## [PROBLEM 1]
Identify every line of the entries below that contains the word "minimum", matching case exactly, and copy each of those lines.

## [EXERCISE PASSAGE]
-- Opening Marker --
The Issue I Have With Mainstream Movie Criticism

by Keith Connelly


I’ve always had trouble understanding why everyone loved Logan in 2017. To 13 year old me, it was just a movie, where things just… happened. Characters talked, a story progressed, and eventually, the movie just… ended. I never agreed with the raving critics about how amazing it was, I didn’t know the logical reason as to why it was so amazing.

This was at a time where I rated every movie that I saw. And, I had a specific way of rating them which I would continue to use for years to come. There were always certain aspects of each movie that I would give “points” to, I guess. I would always go over… did it have good acting? If so, that’s a point. Maybe a half-star or a star. Good cinematography? (Which, at that time, meant to me, did it have pretty colors?) Give it another star. Was the writing good? Did it have good quotes? Give it another one. I always tried my best to make my ratings the most logically sound and reasonable- I wanted it to make sense, and be as objective as possible. Some of my favorite Youtubers at this time were Chris Stuckmann and Jeremy Jahns. They rated things in a similar way- we would go over… is the cgi good? How about the comedy? Most of the online movie criticism I was exposed to (which, 90% of it consisted of comic book movies) was clean cut and straight-forward. That way of rating things always made sense to me. If this aspect of the movie was good or bad, it would increase or decrease my number rating. This movie is bad because it was too serious, this movie is good because it keeps a balance of seriousness and comedy. And that’s really all the mainstream view of movies is, still to this day. And it took me a while to realize that, it shouldn’t be that way. At least, I don’t think it should.
-- Closing Marker --
## [PROBLEM 2]
Set down the part of the essay on mainstream movie criticism between "by Keith Connelly" and "was so amazing.", inclusive, keeping its wording unchanged.

## [DATA TO EXAMINE]
-- Opening Marker --
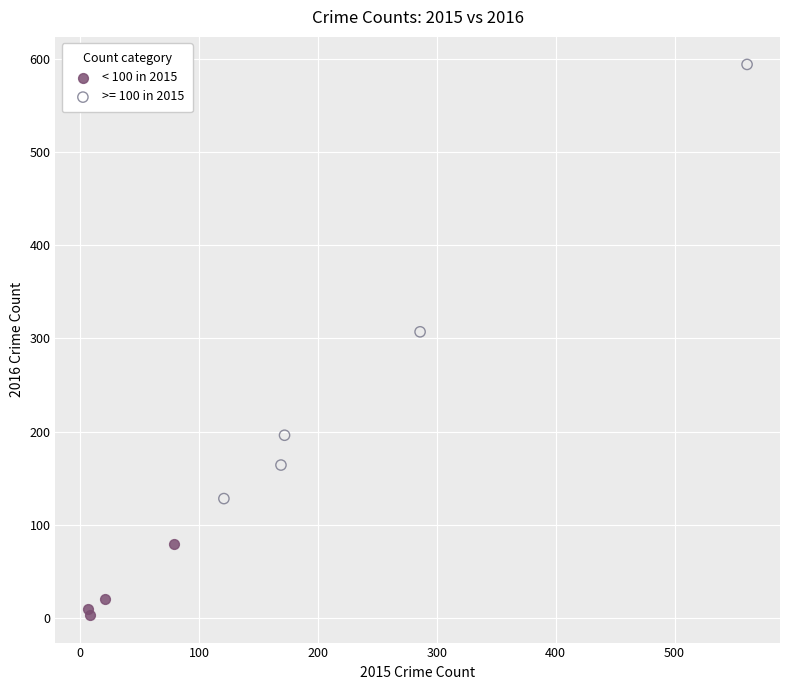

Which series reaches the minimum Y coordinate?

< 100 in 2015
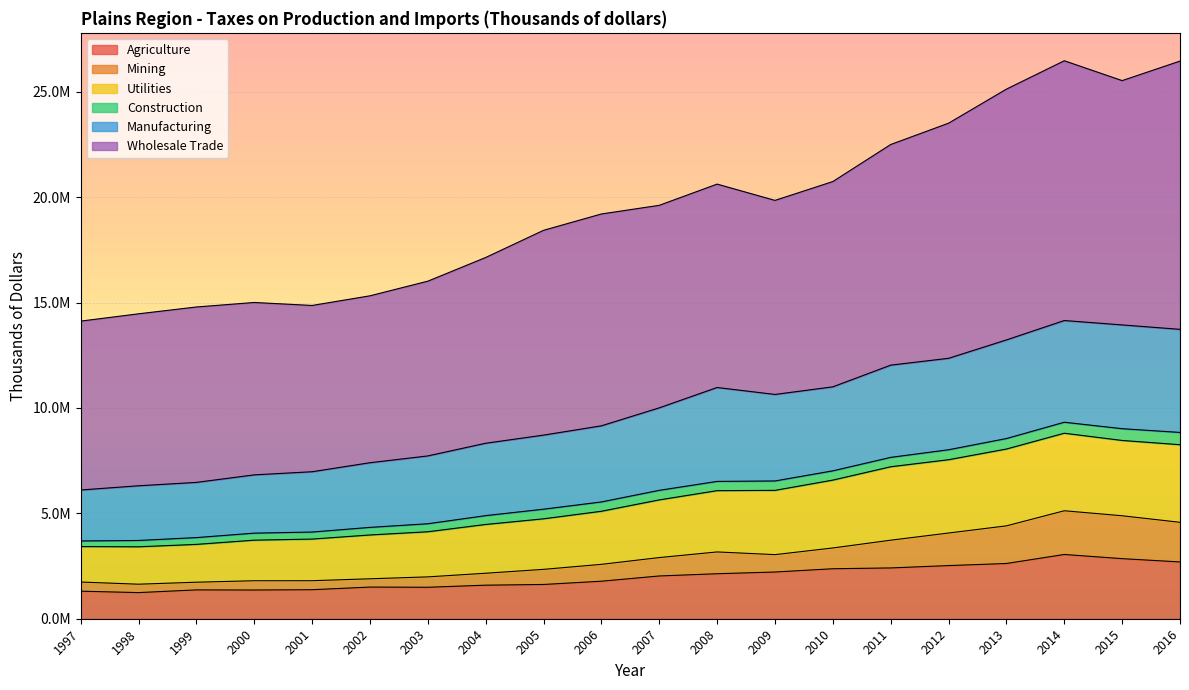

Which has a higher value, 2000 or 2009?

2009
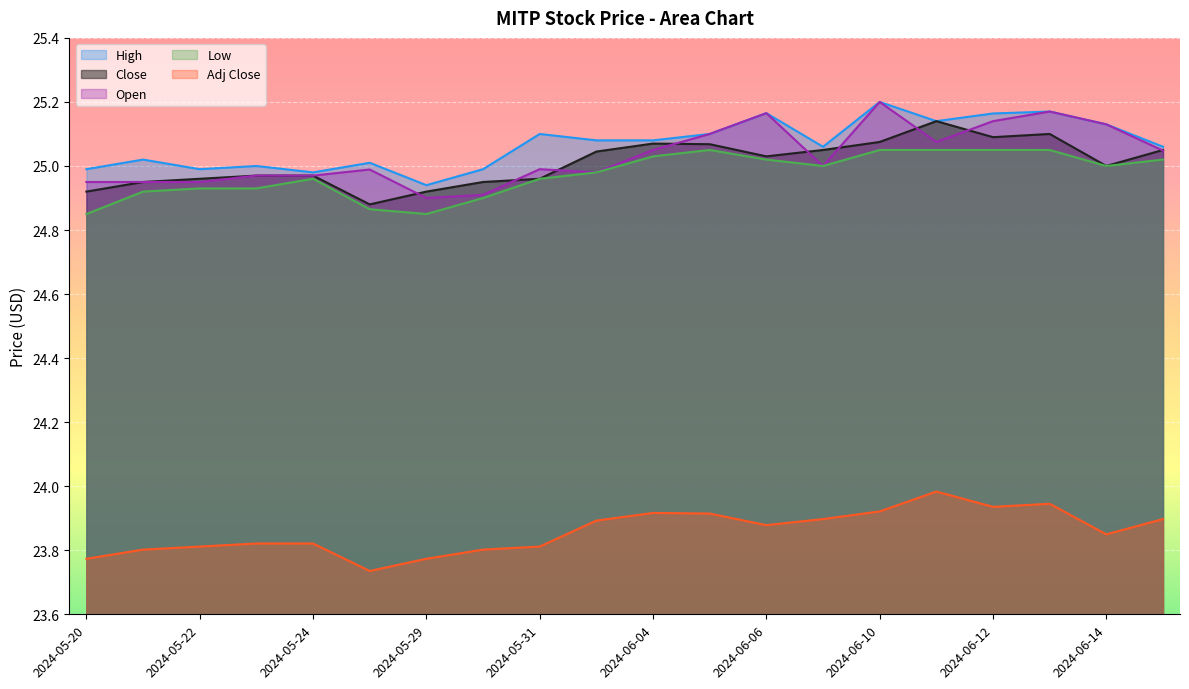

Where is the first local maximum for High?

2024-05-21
-- Closing Marker --
-- Opening Marker --
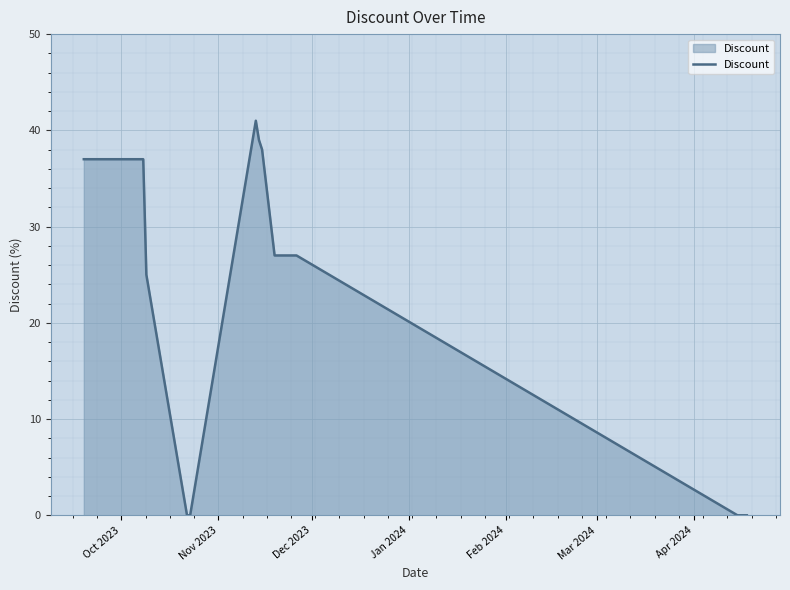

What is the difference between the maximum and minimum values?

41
-- Closing Marker --
## [FINAL ANSWER 1]
Which series reaches the minimum Y coordinate?
What is the difference between the maximum and minimum values?

## [FINAL ANSWER 2]
by Keith Connelly


I’ve always had trouble understanding why everyone loved Logan in 2017. To 13 year old me, it was just a movie, where things just… happened. Characters talked, a story progressed, and eventually, the movie just… ended. I never agreed with the raving critics about how amazing it was, I didn’t know the logical reason as to why it was so amazing.